After I have something more concrete to share, I'd love to get my results out there somehow. Academic journals are a good place to share. And I'm already talking to Linux Journal about a followup article, from the December 2013 issue. I think I'll also submit it to Slashdot and Reddit. I wonder if FSF would be interested in something specific to GNOME, for their newsletter? Maybe if I write a version that is more general. I'd love to write a version of my article for OpenHatch, and other organizations that are interested in open source software.

I'm also starting to think about conferences where I could talk more about this. I missed LibrePlanet, but maybe next year. Other conferences to consider are Penguicon and GUADEC.

What other venues would you suggest?

Friday, April 4, 2014

The usability of GNOME 3.10 & 3.12

This is only a preview of my results, just to share some immediate analysis. I'll provide more details later.
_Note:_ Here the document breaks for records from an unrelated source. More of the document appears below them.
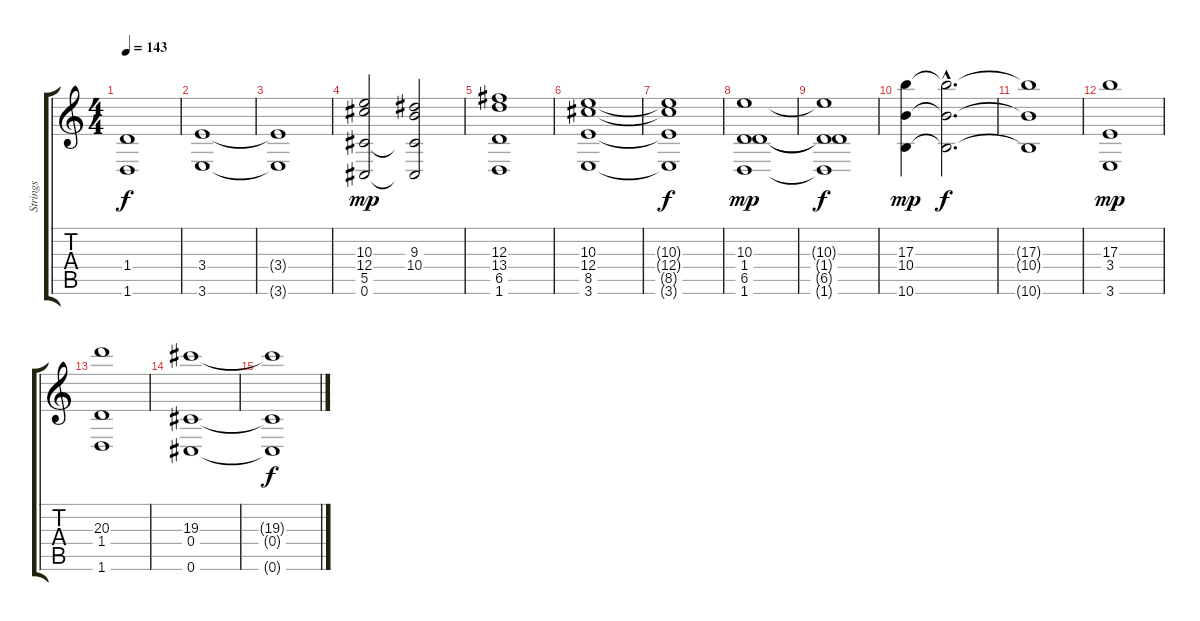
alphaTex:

\track ("Strings" "Strings") {instrument contrabass}
\staff {score tabs}
\tuning (Eb4 Bb3 Gb3 Db3 Ab2 Db2) {hide}
\ts (4 4)
\tempo 143
\clef g2
\ks c
(1.4 1.6).1{dy f} |
(3.4 3.6).1 |
(3.4{t} 3.6{t}).1 |
(10.3 12.4 5.5 0.6).2{dy mp} (9.3 10.4 5.5{t} 0.6{t}).2 |
(12.3 13.4 6.5 1.6).1 |
(10.3 12.4 8.5 3.6).1 |
(10.3{t} 12.4{t} 8.5{t} 3.6{t}).1{dy f} |
(10.3 1.4 6.5 1.6).1{dy mp} |
(10.3{t} 1.4{t} 6.5{t} 1.6{t}).1{dy f} |
(17.3 10.4 10.6).4{dy mp} (17.3{hac t} 10.4{hac t} 10.6{hac t}).2{d dy f} |
(17.3{t} 10.4{t} 10.6{t}).1 |
(17.3 3.4 3.6).1{dy mp} |
(20.3 1.4 1.6).1 |
(19.3 0.4 0.6).1 |
(19.3{t} 0.4{t} 0.6{t}).1{dy f volume 0}
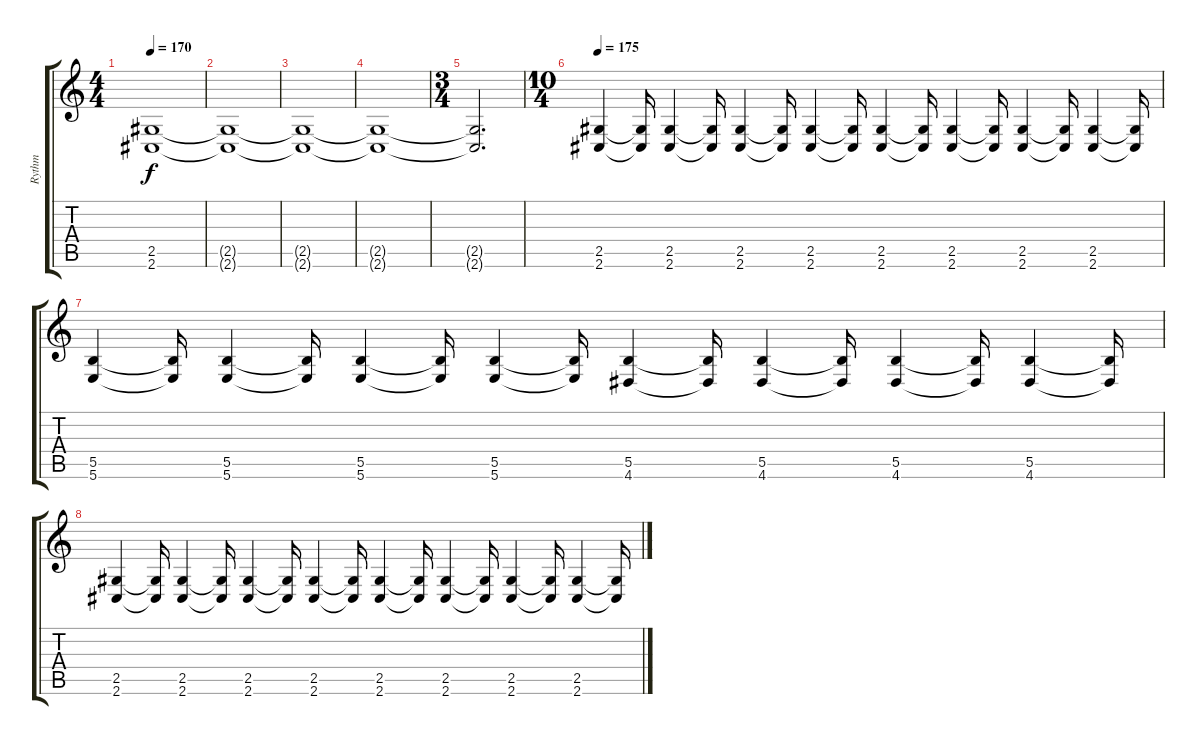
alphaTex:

\track ("Rythm" "Rythm") {instrument overdrivenguitar}
\staff {score tabs}
\tuning (Db4 Ab3 E3 B2 Gb2 B1) {hide}
\ts (4 4)
\tempo 170
\clef g2
\ks c
(2.5 2.6).1{dy f} |
(2.5{t} 2.6{t}).1 |
(2.5{t} 2.6{t}).1 |
(2.5{t} 2.6{t}).1 |
\ts (3 4)
(2.5{t} 2.6{t}).2{d} |
\ts (10 4)
\tempo 175
(2.5 2.6).4 (2.5{t} 2.6{t}).16 (2.5 2.6).4 (2.5{t} 2.6{t}).16 (2.5 2.6).4 (2.5{t} 2.6{t}).16 (2.5 2.6).4 (2.5{t} 2.6{t}).16 (2.5 2.6).4 (2.5{t} 2.6{t}).16 (2.5 2.6).4 (2.5{t} 2.6{t}).16 (2.5 2.6).4 (2.5{t} 2.6{t}).16 (2.5 2.6).4 (2.5{t} 2.6{t}).16 |
(5.5 5.6).4 (5.5{t} 5.6{t}).16 (5.5 5.6).4 (5.5{t} 5.6{t}).16 (5.5 5.6).4 (5.5{t} 5.6{t}).16 (5.5 5.6).4 (5.5{t} 5.6{t}).16 (5.5 4.6).4 (5.5{t} 4.6{t}).16 (5.5 4.6).4 (5.5{t} 4.6{t}).16 (5.5 4.6).4 (5.5{t} 4.6{t}).16 (5.5 4.6).4 (5.5{t} 4.6{t}).16 |
(2.5 2.6).4 (2.5{t} 2.6{t}).16 (2.5 2.6).4 (2.5{t} 2.6{t}).16 (2.5 2.6).4 (2.5{t} 2.6{t}).16 (2.5 2.6).4 (2.5{t} 2.6{t}).16 (2.5 2.6).4 (2.5{t} 2.6{t}).16 (2.5 2.6).4 (2.5{t} 2.6{t}).16 (2.5 2.6).4 (2.5{t} 2.6{t}).16 (2.5 2.6).4 (2.5{t} 2.6{t}).16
I scheduled 15 people for the usability test of GNOME 3.10 & 3.12. Three people were unable to make it, so I had 12 test participants. And from Nielsen, we know you only need about five testers to get useful results. After about five testers, you have enough information about themes and trends. And I definitely saw that here; after the first five or six testers, the trends were clear. With 12 participants, that's over twice the minimum required to expect good results.
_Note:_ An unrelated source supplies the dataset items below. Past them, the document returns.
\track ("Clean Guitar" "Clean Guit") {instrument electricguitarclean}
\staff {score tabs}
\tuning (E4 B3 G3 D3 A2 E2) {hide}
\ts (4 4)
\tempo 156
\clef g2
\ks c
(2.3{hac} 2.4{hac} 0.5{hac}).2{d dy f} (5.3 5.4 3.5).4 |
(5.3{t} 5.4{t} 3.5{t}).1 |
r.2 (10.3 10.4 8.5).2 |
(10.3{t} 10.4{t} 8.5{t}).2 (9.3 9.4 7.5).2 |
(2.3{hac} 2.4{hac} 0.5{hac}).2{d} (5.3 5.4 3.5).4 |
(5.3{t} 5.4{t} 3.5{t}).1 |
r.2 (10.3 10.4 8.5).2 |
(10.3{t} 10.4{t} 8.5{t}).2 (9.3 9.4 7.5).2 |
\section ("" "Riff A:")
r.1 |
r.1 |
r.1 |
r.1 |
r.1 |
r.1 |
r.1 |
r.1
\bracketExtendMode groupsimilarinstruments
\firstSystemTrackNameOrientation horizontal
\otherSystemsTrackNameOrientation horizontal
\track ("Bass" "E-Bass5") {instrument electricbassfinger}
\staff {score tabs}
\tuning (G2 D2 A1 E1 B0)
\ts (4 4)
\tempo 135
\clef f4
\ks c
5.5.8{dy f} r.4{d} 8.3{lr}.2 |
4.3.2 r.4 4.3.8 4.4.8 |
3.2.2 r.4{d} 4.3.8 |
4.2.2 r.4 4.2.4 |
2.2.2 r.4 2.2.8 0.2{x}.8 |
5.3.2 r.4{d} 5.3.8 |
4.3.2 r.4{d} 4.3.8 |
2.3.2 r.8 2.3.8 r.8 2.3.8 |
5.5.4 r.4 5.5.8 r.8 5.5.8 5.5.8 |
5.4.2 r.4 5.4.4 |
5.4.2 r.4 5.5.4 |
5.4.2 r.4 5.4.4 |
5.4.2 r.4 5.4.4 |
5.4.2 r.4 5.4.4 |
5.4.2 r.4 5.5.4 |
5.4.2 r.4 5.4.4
So, what were the trends in this test? As before, I prefer to use a "heat map" to display the results. During the usability test, I typed up notes on a laptop while I observed the test participants doing the scenario tasks. I captured quotes as the test participants used the "speak aloud" method to describe their process and thoughts, but more generally I noted what paths the testers were attempting to complete the tasks. What menus did they click into? What buttons caught their attention? At the end of each task, I indicated if the tester had completed the task, and how difficult it was for them to do.

In the below heat map, a green box indicates a tester completed a task with little or no difficulty, while a yellow box represents a task that had moderate difficulty. A red box indicates a task that was extremely difficult to do, or was completed incorrectly or by accident. Where the tester was unable to complete the task, or chose to abort the task (usually believing it to be impossible to complete) I use a dark red (maroon) box. A white box indicates a test that was skipped.
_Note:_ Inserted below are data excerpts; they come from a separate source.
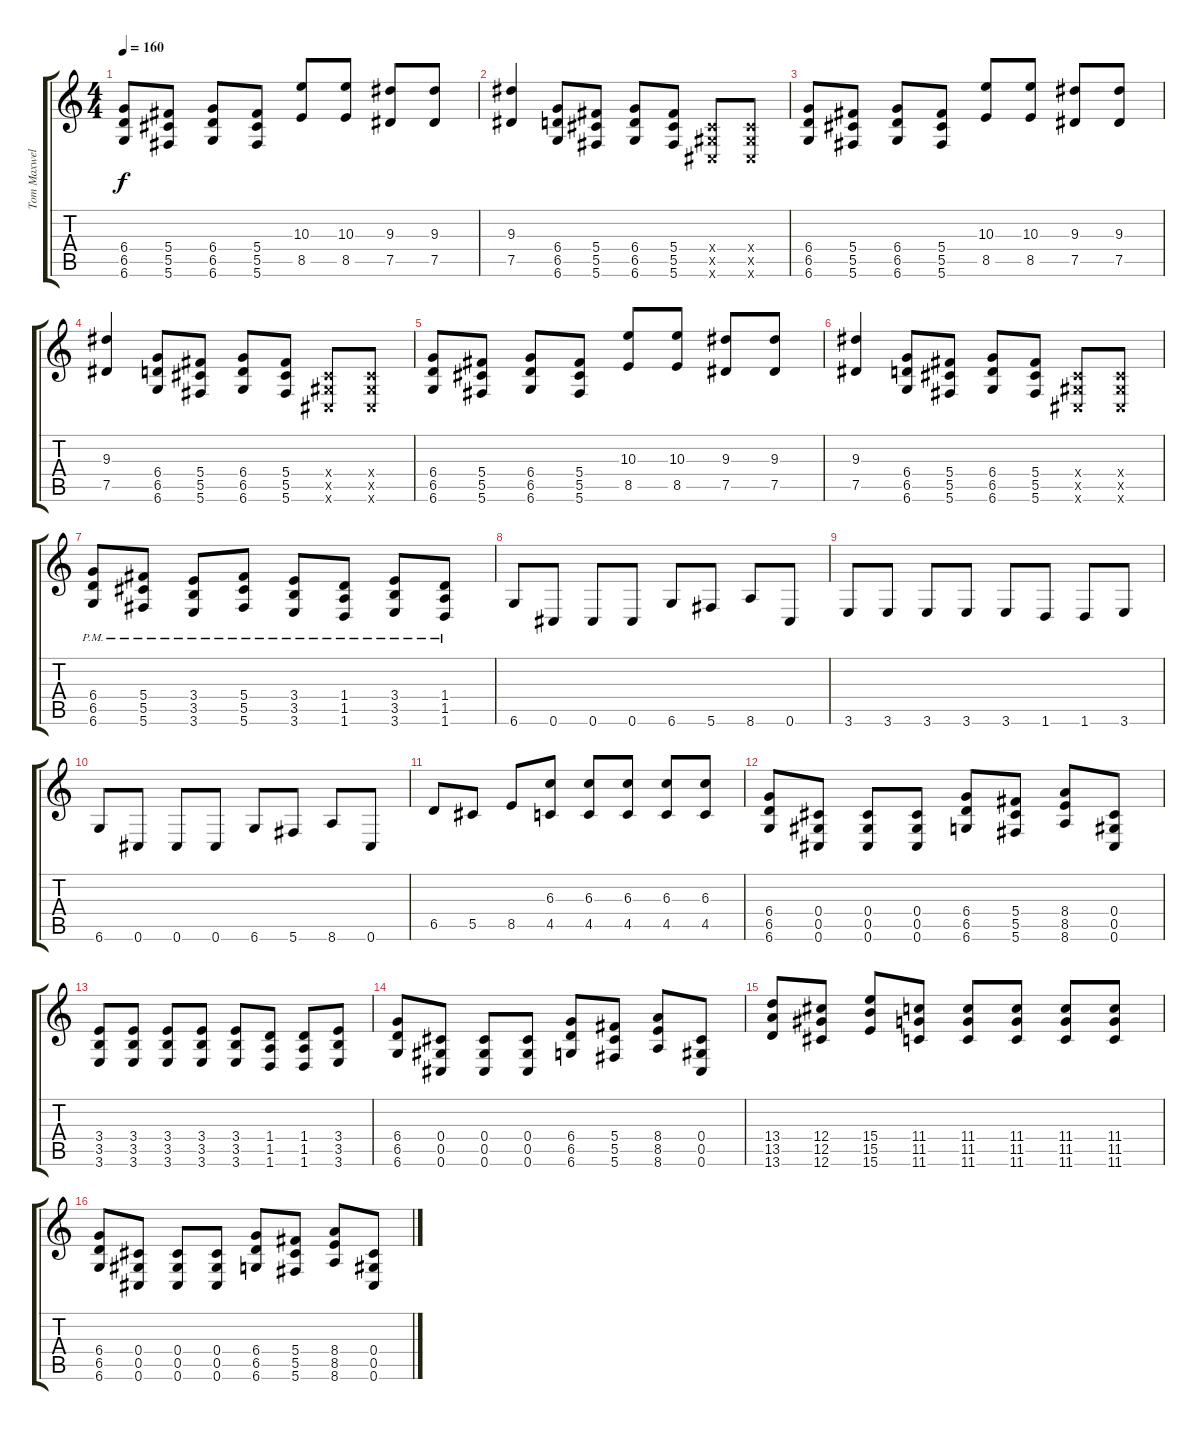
\track ("Tom Maxwell" "Tom Maxwel") {instrument overdrivenguitar}
\staff {score tabs}
\tuning (Eb4 Bb3 Gb3 Db3 Ab2 Db2) {hide}
\ts (4 4)
\tempo 160
\clef g2
\ks c
(6.4 6.5 6.6).8{dy f} (5.4 5.5 5.6).8 (6.4 6.5 6.6).8 (5.4 5.5 5.6).8 (10.3 8.5).8 (10.3 8.5).8 (9.3 7.5).8 (9.3 7.5).8 |
(9.3 7.5).4 (6.4 6.5 6.6).8 (5.4 5.5 5.6).8 (6.4 6.5 6.6).8 (5.4 5.5 5.6).8 (0.4{x} 0.5{x} 0.6{x}).8 (0.4{x} 0.5{x} 0.6{x}).8 |
(6.4 6.5 6.6).8 (5.4 5.5 5.6).8 (6.4 6.5 6.6).8 (5.4 5.5 5.6).8 (10.3 8.5).8 (10.3 8.5).8 (9.3 7.5).8 (9.3 7.5).8 |
(9.3 7.5).4 (6.4 6.5 6.6).8 (5.4 5.5 5.6).8 (6.4 6.5 6.6).8 (5.4 5.5 5.6).8 (0.4{x} 0.5{x} 0.6{x}).8 (0.4{x} 0.5{x} 0.6{x}).8 |
(6.4 6.5 6.6).8 (5.4 5.5 5.6).8 (6.4 6.5 6.6).8 (5.4 5.5 5.6).8 (10.3 8.5).8 (10.3 8.5).8 (9.3 7.5).8 (9.3 7.5).8 |
(9.3 7.5).4 (6.4 6.5 6.6).8 (5.4 5.5 5.6).8 (6.4 6.5 6.6).8 (5.4 5.5 5.6).8 (0.4{x} 0.5{x} 0.6{x}).8 (0.4{x} 0.5{x} 0.6{x}).8 |
(6.4 6.5 6.6{pm}).8 (5.4 5.5 5.6{pm}).8 (3.4 3.5 3.6{pm}).8 (5.4{pm} 5.5 5.6{pm}).8 (3.4 3.5 3.6{pm}).8 (1.4 1.5 1.6{pm}).8 (3.4 3.5 3.6{pm}).8 (1.4 1.5 1.6{pm}).8 |
6.6.8 0.6.8 0.6.8 0.6.8 6.6.8 5.6.8 8.6.8 0.6.8 |
3.6.8 3.6.8 3.6.8 3.6.8 3.6.8 1.6.8 1.6.8 3.6.8 |
6.6.8 0.6.8 0.6.8 0.6.8 6.6.8 5.6.8 8.6.8 0.6.8 |
6.5.8 5.5.8 8.5.8 (6.3 4.5).8 (6.3 4.5).8 (6.3 4.5).8 (6.3 4.5).8 (6.3 4.5).8 |
(6.4 6.5 6.6).8 (0.4 0.5 0.6).8 (0.4 0.5 0.6).8 (0.4 0.5 0.6).8 (6.4 6.5 6.6).8 (5.4 5.5 5.6).8 (8.4 8.5 8.6).8 (0.4 0.5 0.6).8 |
(3.4 3.5 3.6).8 (3.4 3.5 3.6).8 (3.4 3.5 3.6).8 (3.4 3.5 3.6).8 (3.4 3.5 3.6).8 (1.4 1.5 1.6).8 (1.4 1.5 1.6).8 (3.4 3.5 3.6).8 |
(6.4 6.5 6.6).8 (0.4 0.5 0.6).8 (0.4 0.5 0.6).8 (0.4 0.5 0.6).8 (6.4 6.5 6.6).8 (5.4 5.5 5.6).8 (8.4 8.5 8.6).8 (0.4 0.5 0.6).8 |
(13.4 13.5 13.6).8 (12.4 12.5 12.6).8 (15.4 15.5 15.6).8 (11.4 11.5 11.6).8 (11.4 11.5 11.6).8 (11.4 11.5 11.6).8 (11.4 11.5 11.6).8 (11.4 11.5 11.6).8 |
(6.4 6.5 6.6).8 (0.4 0.5 0.6).8 (0.4 0.5 0.6).8 (0.4 0.5 0.6).8 (6.4 6.5 6.6).8 (5.4 5.5 5.6).8 (8.4 8.5 8.6).8 (0.4 0.5 0.6).8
This is just a quick screenshot from a spreadsheet:

(click to enlarge)

You may remember that I performed a similar usability test of an earlier release of GNOME, about a year and a half ago. That test involved Gedit, Firefox, and Nautilus - and included seven test participants. I've represented those results to the right, matched against this test of Gedit, Web, and Nautilus. This shows where programs fared better, worse, or about the same between the earlier version (on the right) and versions 3.10 & 3.12 (on the left).

I'll provide an analysis in a future post. Comparing these results to my notes, there's lots to be said about how testers actually use GNOME, and how they expect to use GNOME. But I'll have to save that for a future post.